Last week I attended the mid-Shore PlanMaryland forum (my apologies for the delay in writing about it).
I arrived early, so I took my time perusing through the various presentation boards and the materials laid out. There was quite a bit I found objectionable, but I regrettably don’t have access to all the materials I saved right now and probably won’t for a week or so, so any discussion of them will have to wait until then.
When each person checked in they got a name tag with a number on it. That number determined which discussion group you were a part of (I believe there were 6 total). Once it got to 7 pm, we were all told to take our seats so the event could begin.
The event began with several addresses to the whole group. None of these were particularly noteworthy, with the only significant item being the complete and total assumption that “planning” is both good and necessary. As I tweeted, apparently no one in the Maryland Planning Department has read their Hayek or heard of the economic calculation problem.
After this we broke into our discussion groups. Each group consisted of two state government representatives, one a facilitator, who helped guide the flow of discussion, and a recorder, who just took notes. I didn’t catch our recorder’s name, but our facilitator was Shawn Kiernan, from the Maryland Department of Planning. Besides this our group consisted of Lee Schnappinger, who works with McCrone; Les Knupp, from MACO; Jim Voss, a retired farmer; John Draper, with the Farm Bureau; and Debbie Stanley, a private citizen and planning proponent (also a recent arrival from PA).
From the start I found myself amazed by some of the things I was told by Shawn. Apparently I’m the first blogger he’s encountered at any of these events. Considering the degree to which planning impacts people’s lives, I found this pretty stunning. Even more stunning to me though was that I was supposedly the first person he’s heard question the idea of planning or encourage the use of decentralized market mechanisms instead of centralized planning to determine land-use policy. Suffice to say, that doesn’t give me much hope for Maryland.
On the other hand, it was encouraging that I while I wasn’t able to get my group to go so far as embracing the Texas, no zoning laws model, I was able to get an overall agreement that we may in fact plan too much and that we should look to more flexible approaches. One particularly popular idea I floated was doing away with “1 house per X acres” limitations and instead embracing property tax credits for property development in areas of desired density levels.
However, my triumph with my group shouldn’t be read into too much. Compared to the other groups mine was probably the most market friendly; besides me there were two farmers, a MACO rep, and someone involved in construction/development vs a carpet-bagger from PA (incidentally, I think the forum proved well my theory that people who move to the area are far more likely to be supportive of centralized planning of land use policy). The table next to mine also had some good market-friendly things to say, but it also had Andrew Langer, president of the Institute for Liberty; David Dunmyer, who is apparently pretty growth-friendly; Del. Dick Sossi, also fairly friendly to growth; and my father, Barry Waterman.
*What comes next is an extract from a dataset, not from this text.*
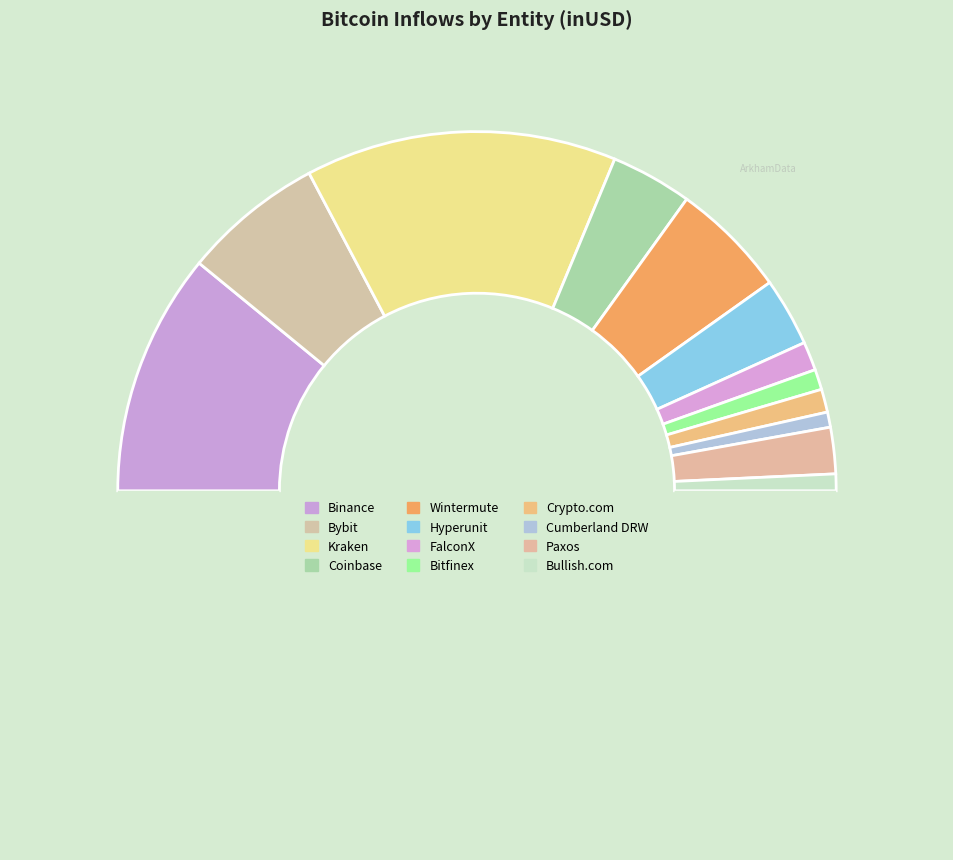

How many slices are in this pie chart?

13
However the other groups, filled with anti-growth, pro-planning stalwarts like Sheila Tolliver, Richard Altman, and Mary Campbell put forward completely insane tripe. The other groups pushed, pretty much unanimously, the idea that we need to protect even more farmland from development (either they never considered or simply don’t care that we shouldn’t be trapping farmers into a livelihood that isn’t competitive even with about $20 billion in subsidies a year). One table, I believe the one with Mary Campbell and Richard Altman, put forward the idea of creating a special designation for Eastern Shore farms, equivalent to New Jersey’s designation for the Pine Barrens (worth noting, I told my fiancee, who is from NJ, about this idea and she thought it hilariously stupid).
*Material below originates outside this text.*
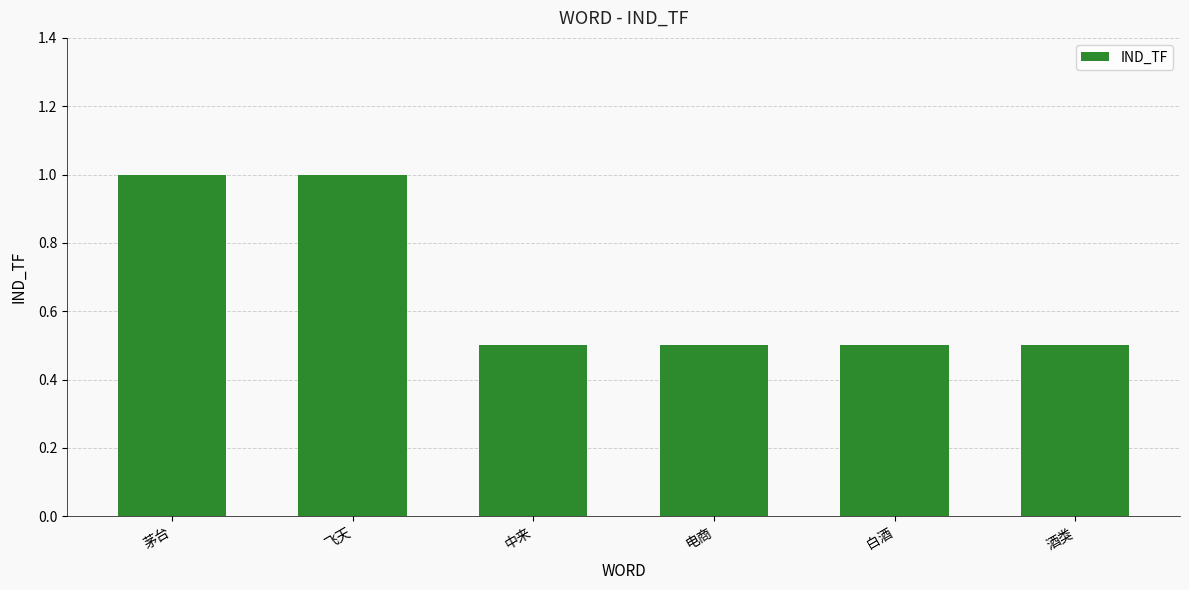

What is the difference between the maximum and minimum values?

0.5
So concluding thoughts? I am strongly convinced that the Maryland Department of Planning is looking to issue a broad and expansive vision of how growth in Maryland should occur in the future. Private property rights, economic logic, and the fundamental inefficiency of central planning are never even going to be considered. However there are several more meetings left, so I encourage everyone who can to get out to them and speak out on the importance letting the market determine land-use policy rather than having it be centrally planned by some bureaucrats in Annapolis with grand visions of Soviet-style economic planning.